3. Assume that a second additional unit of engine assembly capacity is worth the same as the first. Verify that if the capacity were increased to 4,100 machinehours, then the increase in contribution would be 100 times that in part (b).
According to the calculations in the previous questions, if the Engine Assembly capacity increases by 1 machines hour the contribution margin rises by $2,000. Therefore, if Engine Assembly department capacity increases by 100 machine hours, the product mix will change to 100 more units of Model 102 and 100 fewer units of Model 101. With 1900 Model 101 and 1100 Model, the contribution margin would increase by $200,000 to $10,200,000.

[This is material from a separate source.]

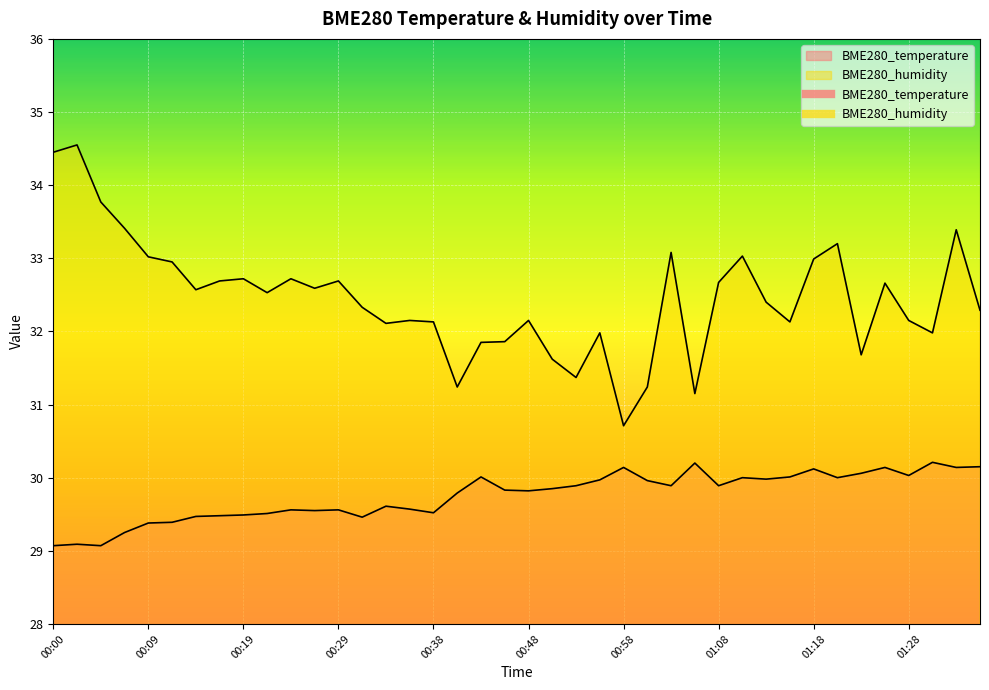

At which label is BME280_humidity closest to 32?

00:55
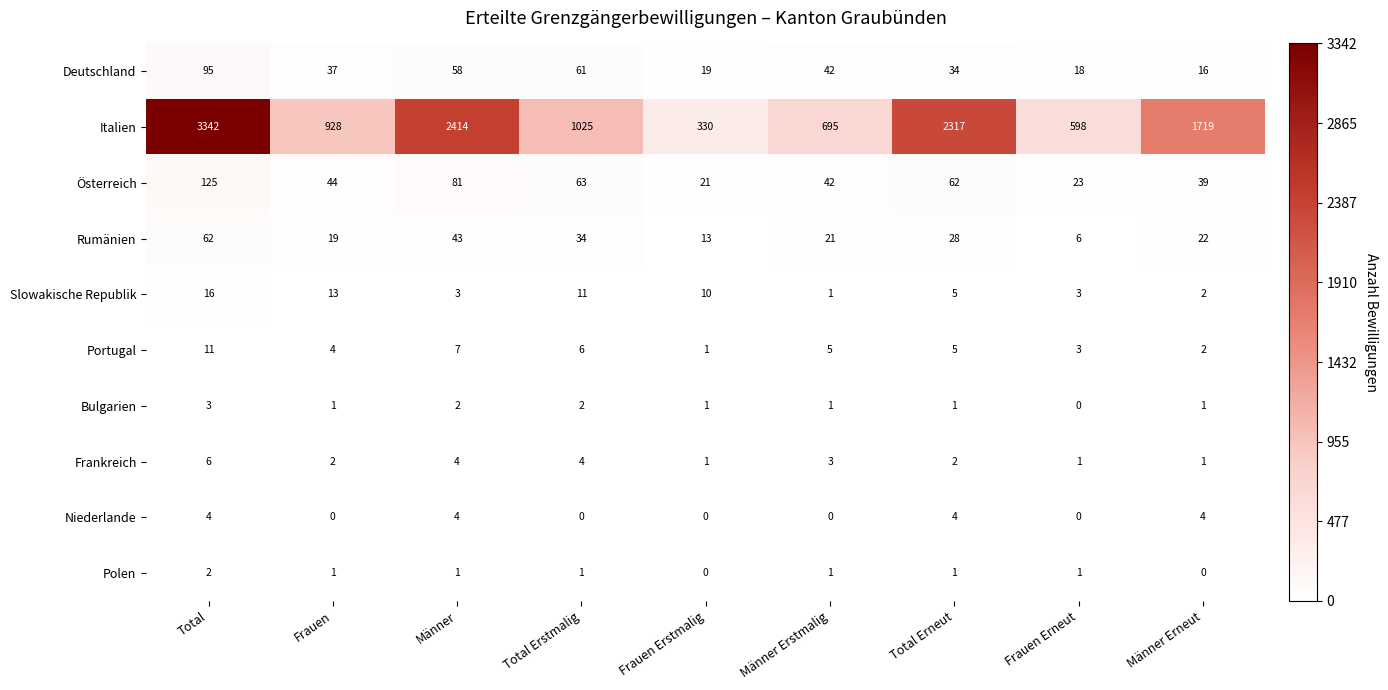

How many data points does each series have?

9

Exhibit 5 verifies the above analysis. The optimal product mix for 4100 machine hours capacity of Engine Assembly department is 1900 Model 101 and 1001 Model. This product mix shows a total contribution of $10,200,000.
4. How many units of engine assembly capacity can be added before there is a change in the value of an additional unit of capacity?
This would mean that more than 500 machine hour increase in the capacity of the Engine Assembly department will not alter the optimal product mix. At 4500 machine hour capacity for the department, the Model 101 production will to 1500 units and the Model 102 production will raise to 1500 units. The total contribution margin for this product mix would be higher than the current contribution by $2000 times 500 additional hours which will be $1,000,000. The net profit would be $12,000,000. Exhibit 6 shows that when the capacity increases by 1 more machine hours and is 4,501 for Engine Assembly department, the product mix remains constant at 1500 Model 101 and 1500 Model 102. Hence, the resulting contribution margin also remains unchanged at $12,000,000.
Problem 2
1. Merton's production manager suggests purchasing Model 101 or Model 102 engines from an outside supplier in order to relieve the capacity problem in the engine assembly department. If Merton decides to pursue this alternative, it will be effectively "renting" capacity: furnishing the necessary materials and engine components, and reimbursing the outside supplier for labor and overhead. Should the company adopt this alternative? If so, what is the maximum rent it should be willing to pay for a machinehour of engine assembly capacity? What is the maximum number of machinehours it should rent?
Merton’s production manager is considering buying either Model 101 or Model 102 engine from an outside supplier. This would not affect the fixed cost of production, but it would eliminate the variable cost of production. If the engine is bought from an outside supplier, the first constraint of the machine hours in the Engine Assembly department will be eliminated. The new model is as follows:
Z = the total contribution
t_{101 }= Number of units of Model 101
t_{102 }= Number of units of Model 102
Maximize Z = 3000 t_{101 }+ 5000 t_{102}
Such that
2t_{101 }+ 2t_{102 } <= 6,000
2t_{101 }+ 0t_{102 } <= 5,000
0t_{101 }+ 3t_{102} <= 4,500
t_{101, }t_{102 } >= 0
Exhibit 7 shows the optimal solution of this model using the excel solver. The best product mix, in this case, is 1500 Model 101 and 1500 Model 102 trucks. Hence, only 500 units of Model 102 engines will be outsourced. The optimal contribution to this product mix would be $12,000,000. If more than 500 Model 102 engines are bought from an outside supplier, it would not increase the contribution margin from $12,000,000.